I don't get the gain stage thing and how that translates to actual gain. I mean my little Laboga the Beast 30 Plus head stresses that it is all-tube and uses no SS circuitry whatsoever & it's got an unholy amount of gain on tap. But uses just 2 12AX7's in the preamp. I've played amps with 6 12AX7 preamp tubes that did'nt sound as gainy..
Generally, more tubes = more gain. But it also depends on understanding what each tube is doing in the chain. Tone stack drivers, phase inverters, and FX loop drivers don't usually contritubute to distortion (unless you're driving a Plexi or some other grandpa's amp). Some amps also have dedicated tubes for separate channels, so they don't stack up for gain. It also depends on the internal voltages. Lower voltages means more distortion, and higher voltage means more headroom, generally speaking.
A Krank has 4 preamp tubes. 1 more than a JCM800. But the extra tube buffers the FX loop, so it's really not contributing any gain. A Recto has one more tube. A 5150 has the same amount of tubes as a Recto, but the FX loop is not tube-buffered, so it uses more tubes for gain. A 5150III has like 7947857495749574975947594 tubes, LOL.
And Fluff's demo of the Laboga amp sounds cool, but not sure I'd dig an amp without a mid knob and a presence knob for myself.
Also, if it just has 2 preamp tubes, and it's class A/B, there is no way there is no solid state hocus pocus going on at some point. Either the tone stack is SS, the PI is SS, or something in the gain stage is SS. There is just no possible way of it being 100% all-tube in the traditional sense and having only 2 preamp tubes while being class A/B. Maybe it's class A? But I doubt it.
The 5150III LBX, for example, has a solid state tone-stack driver.
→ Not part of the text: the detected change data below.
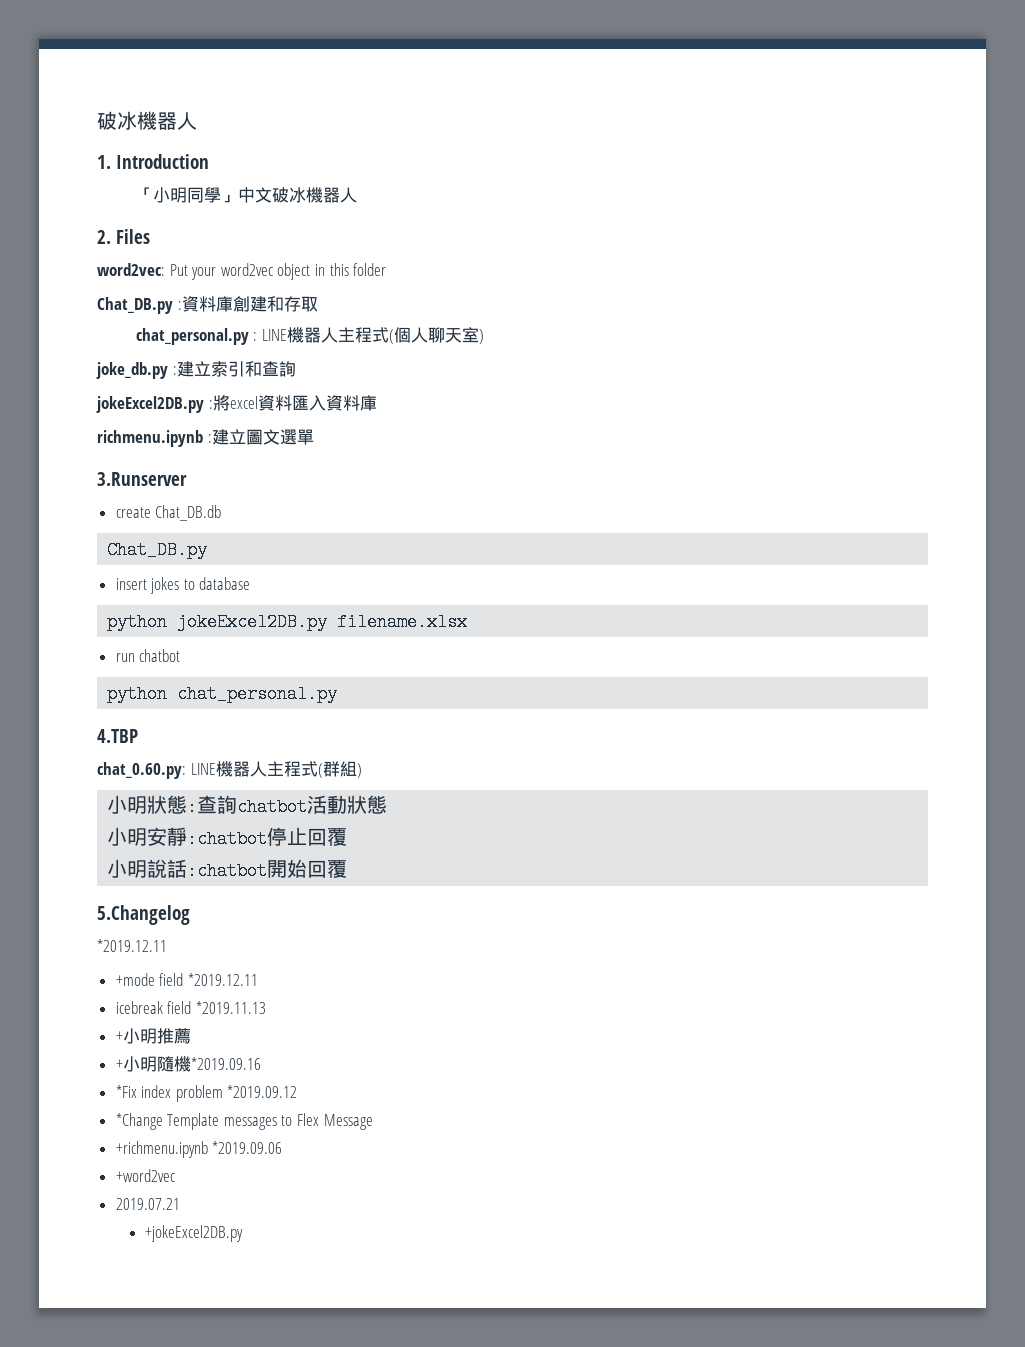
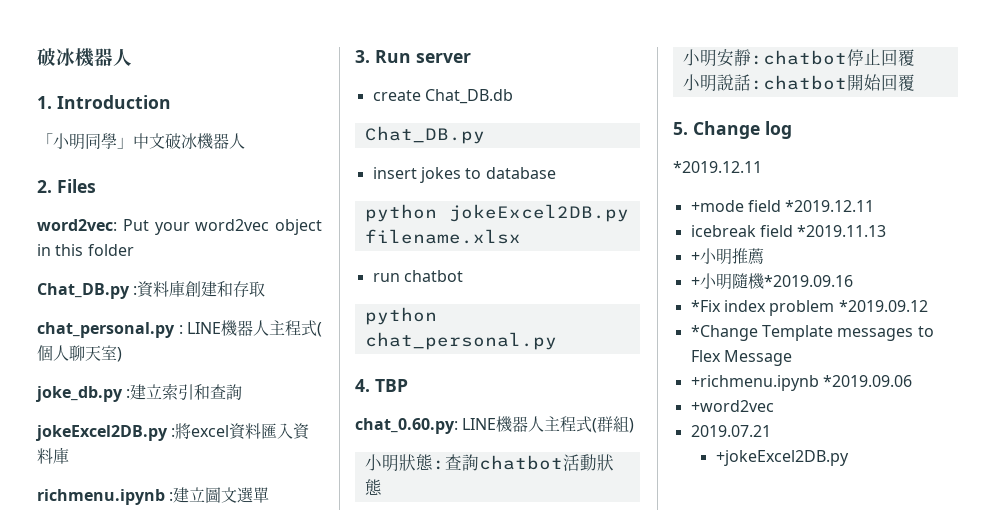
[97,472,187,486] 3.Runserver -> [355,50,471,63] 3. Run server
[97,729,138,743] 4.TBP -> [355,379,408,392] 4. TBP
[97,905,190,925] 5.Changelog -> [673,121,792,139] 5. Change log

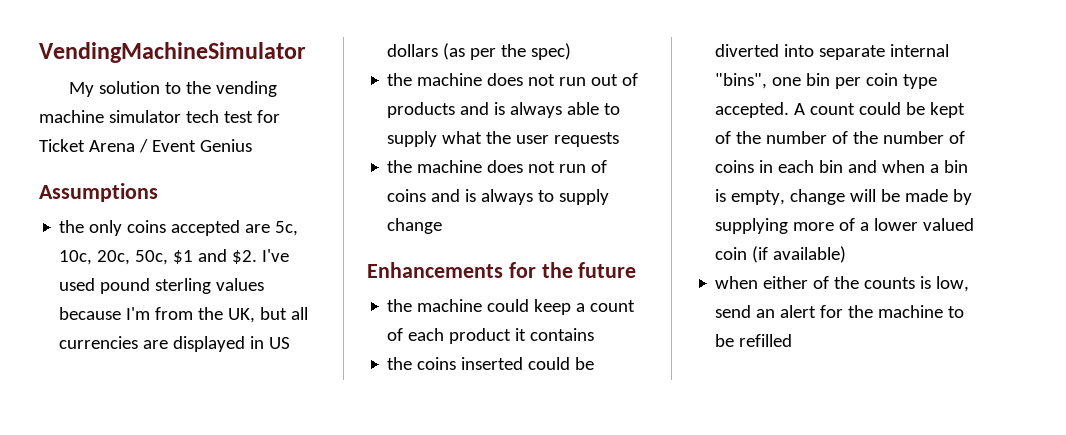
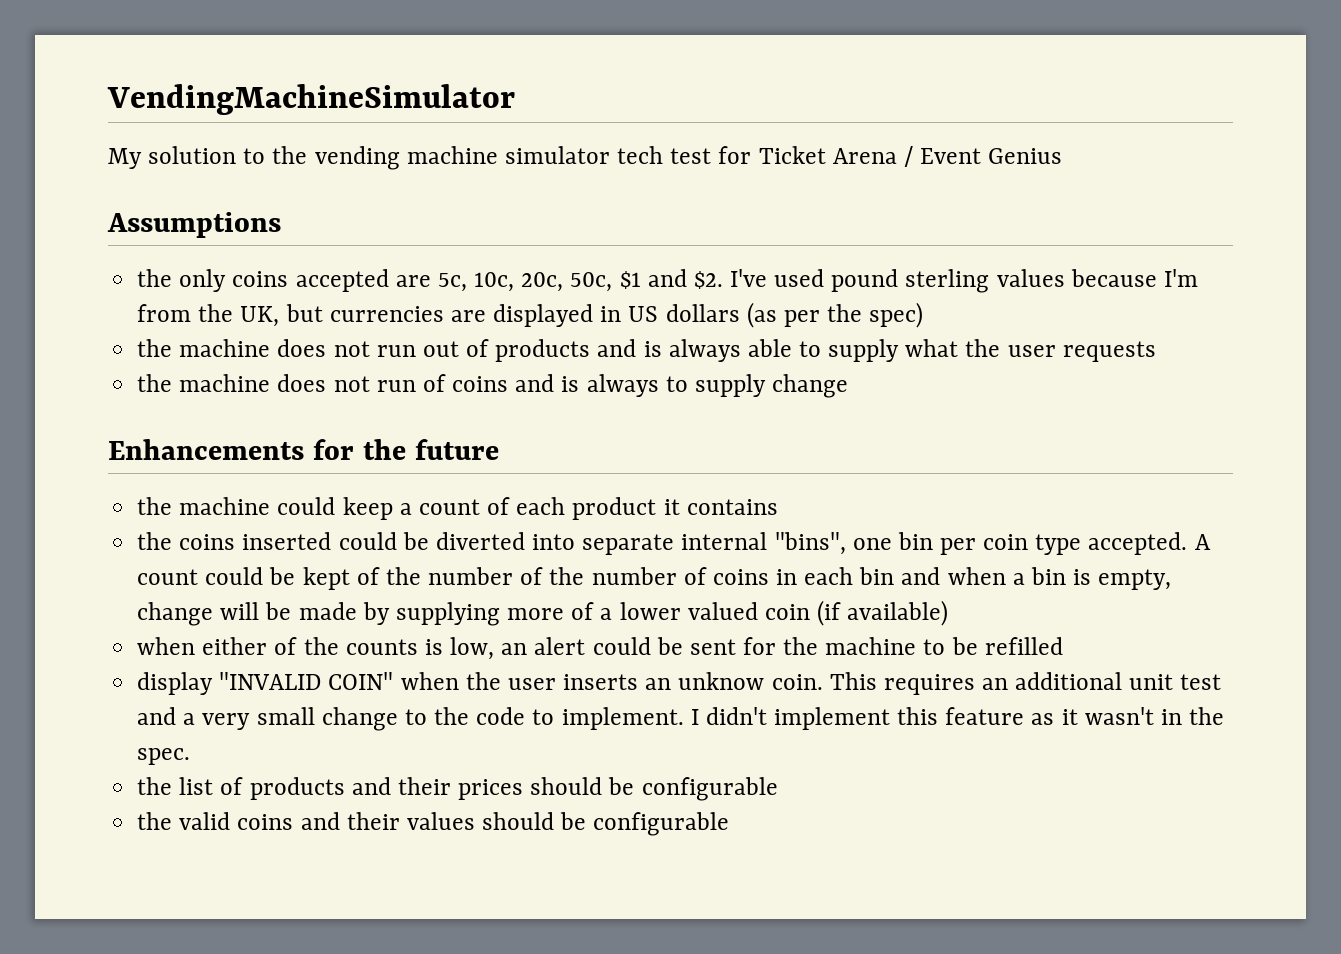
[291,307,309,320] all -> (323, 313) none
[715,305,752,318] send -> (495, 648) none
(817, 311) none -> [592,637,736,655] could be sent
(793, 340) none -> [137,672,1222,695] [137,707,1225,731] [137,748,191,765] [137,777,778,801] [137,812,730,836] // display "INVALID COIN" when the user inserts an unknow coin. This requires an additional unit test and a very small change to the code to implement. I didn't implement this feature as it wasn't in the spec. // the list of products and their prices should be configurable // the valid coins and their values should be configurable

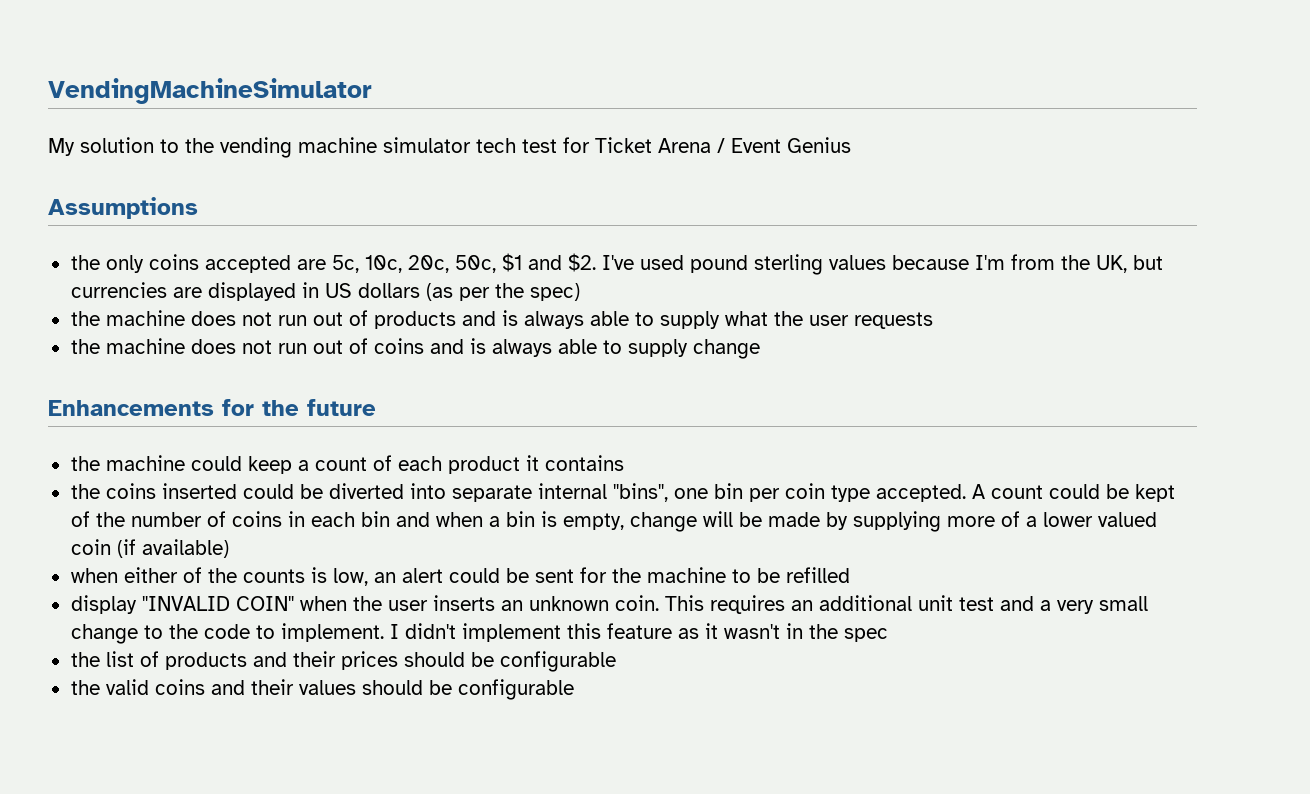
(416, 386) none -> [312,340,343,354] out
(659, 385) none -> [557,339,597,354] able
[549,567,707,585] the number of -> (226, 519) none
[678,672,765,690] unknow -> [528,596,609,611] unknown
[137,748,191,765] spec. -> [843,628,888,642] spec

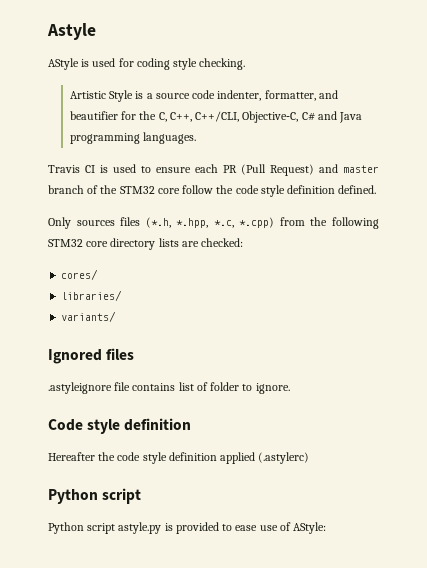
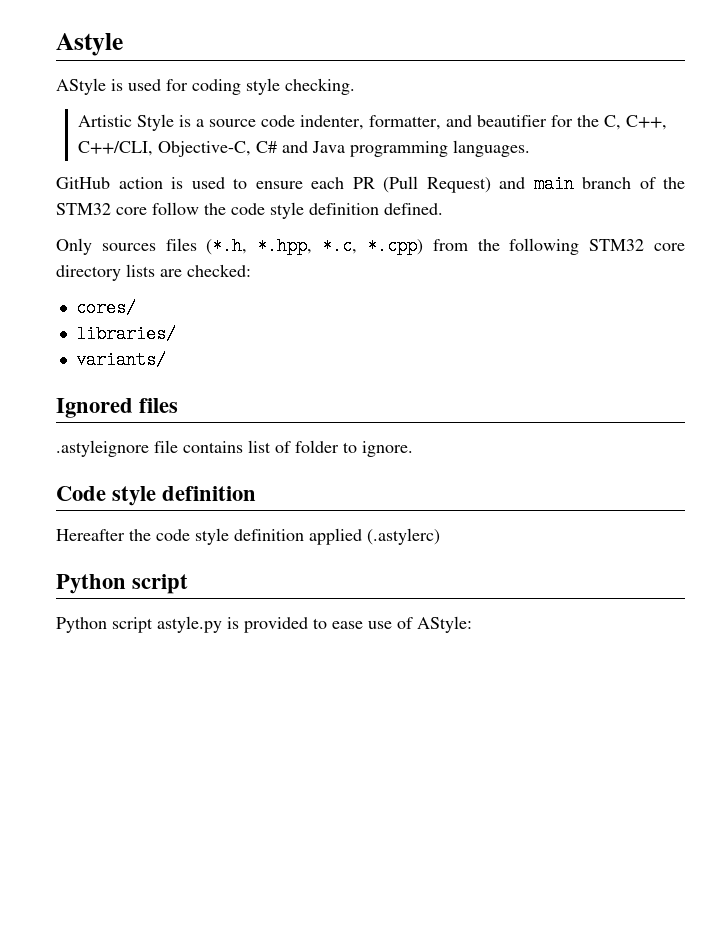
[48,165,95,173] Travis CI -> [56,177,163,189] GitHub action
[343,165,379,173] master -> [533,175,574,193] main

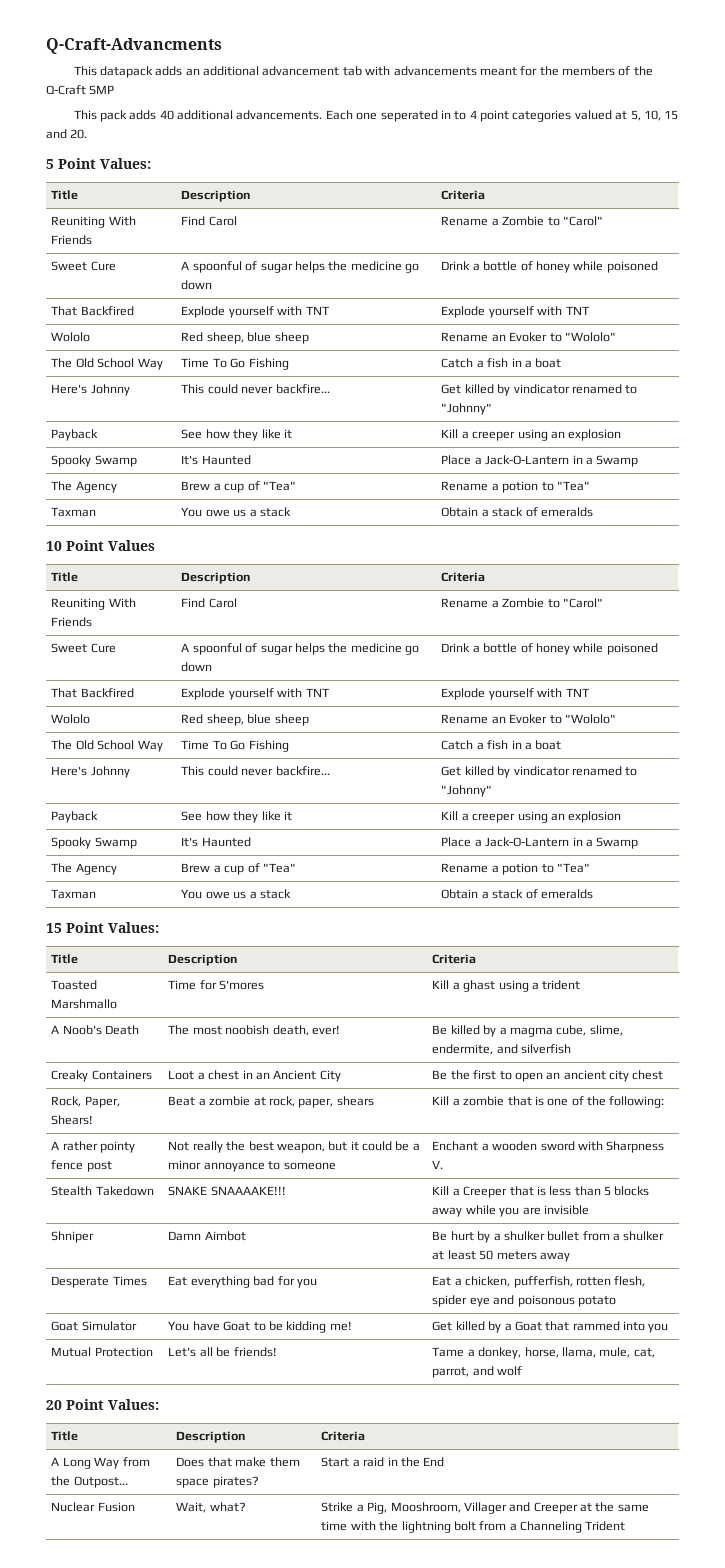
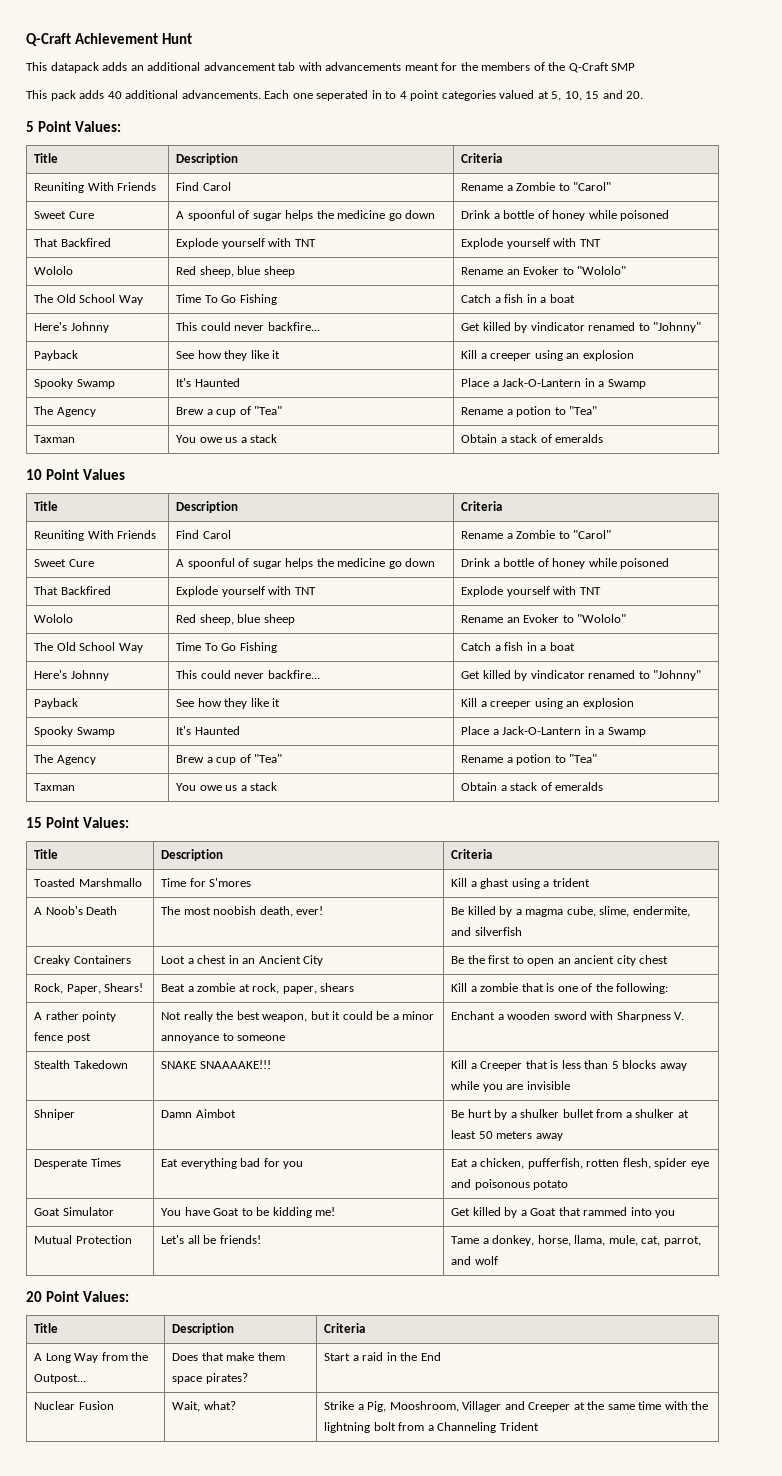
[46,38,222,54] Q-Craft-Advancments -> [26,33,193,46] Q-Craft Achievement Hunt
The gain is all-tube, but the tone stack driver does not work the same way as the 50W or the 100W works being driven by a tube.
The Peavey MH stuff has a SS phase inverter.
Keep in mind, that's not bad. And if were to have a SS component, I'd rather have it in the tone stack driver where it matters the least, IMO.
*EDIT* just checked the site, and they state "all tube preamp". Most consider the phase inverter part of the poweramp, so my guess is the PI is solid state. Not that it's bad tho. If it works, it works. Certainly doesn't sound bad from that demo.